The image of a Filipino abroad is, largely, a worker. Either suited in the scrubs of a nurse, the uniform of a live-in maid, or the jumpsuit of a seaman. For the working class, “abroad” is the promise of financial opportunity. For the burgis, “abroad” is “escape.” We’re told that we have to escape from the Philippines and its trappings of corruption, low wages, and lack of opportunity. This is said because there is an underlying belief that things will never get better.
Why are staying and leaving the only two options we’re given, and must they be so definite?
If I hadn’t left, would I have been able to play spot-the-difference between home and the Great Abroad? Would I have been infected with another form of blindness, a different form of complacency where my outrage at the failings of our country gets worn down like a stone? If I didn’t know the face of easy, self-asserted privilege resting on a throne of inequality, would I want change as much as I do now?

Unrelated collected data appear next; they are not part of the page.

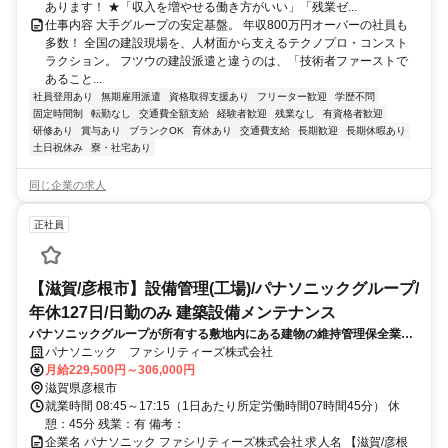
あります！ ★「収入を増やせる働き方がいい」「残業ゼ...
仕事内容 大手グループの安定基盤。 年収800万円オーバーの社員も
多数！ 全国の建設現場を、人材面から支えるテクノプロ・コンスト
ラクション。 フツウの建設派遣と違うのは、「技術者ファーストで
あること...
社員登用あり
無期雇用派遣
資格取得支援あり
フリーター歓迎
学歴不問
固定時間制
転勤なし
交通費全額支給
経験者歓迎
残業なし
有資格者歓迎
研修あり
賞与あり
ブランクOK
育休あり
交通費支給
長期歓迎
長期休暇あり
土日祝休み
寮・社宅あり
同じ企業の求人
正社員
【滋賀/彦根市】設備管理(工場)/パナソニックグループ/
年休127日/日勤のみ 建築設備メンテナンス
パナソニックグループが所有する敷地内にある建物の維持管理保全業務
をお任せいたします。年間休日127日(土日祝・完全週休二日制)で残業
パナソニック ファシリティーズ株式会社
20h/月程度です。働き方を改善したい技術者の方はぜひご応募くださ
月給229,500円～306,000円
い。
滋賀県彦根市
就業時間 08:45～17:15（1日あたり所定労働時間07時間45分） 休
憩：45分 残業：有 備考：
企業名 パナソニック ファシリティーズ株式会社 求人名 【滋賀/彦根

Oxford wasn’t all that bad. I loved its spires and the promise that life was not set in stone. It was a place where 21-year-olds took their master’s and 35-year-olds took their bachelor’s; where refugees remade their lives from the ground up; where people with disabilities were able to live independent, wholesome, and enjoyable lives. It was intoxicating to believe that life was whatever I could make it out to be and that present circumstances don’t have to define us forever.
Most importantly, I got to talk to people who came from countries like ours. Reporters from Southeast Asia, activists from South Asia, and humanitarian campaigners from the Caribbean. They visit European countries to study or work, either to bring their skills back home or to find ways to help their communities from afar. They do the work they do—questioning the limits set by society, demanding reparations, seeking justice for the subaltern—because who else is going to do it? Who else if not the people who know what it is like and who truly know the stakes?
What guilt I have means nothing without action. The privilege I and many people have is wasted on us if we underutilize it, or worse, don’t realize the power we have been given alongside it.
When I’d describe the Philippines to foreigners who’ve never been, they ask me why I want to go back if it’s so—to put their comments lightly —undemocratic and inconvenient. For one thing, they’ve never tried a good, honest-to-god mango before. And secondly, my home is not so irredeemable that I am willing to fully turn away.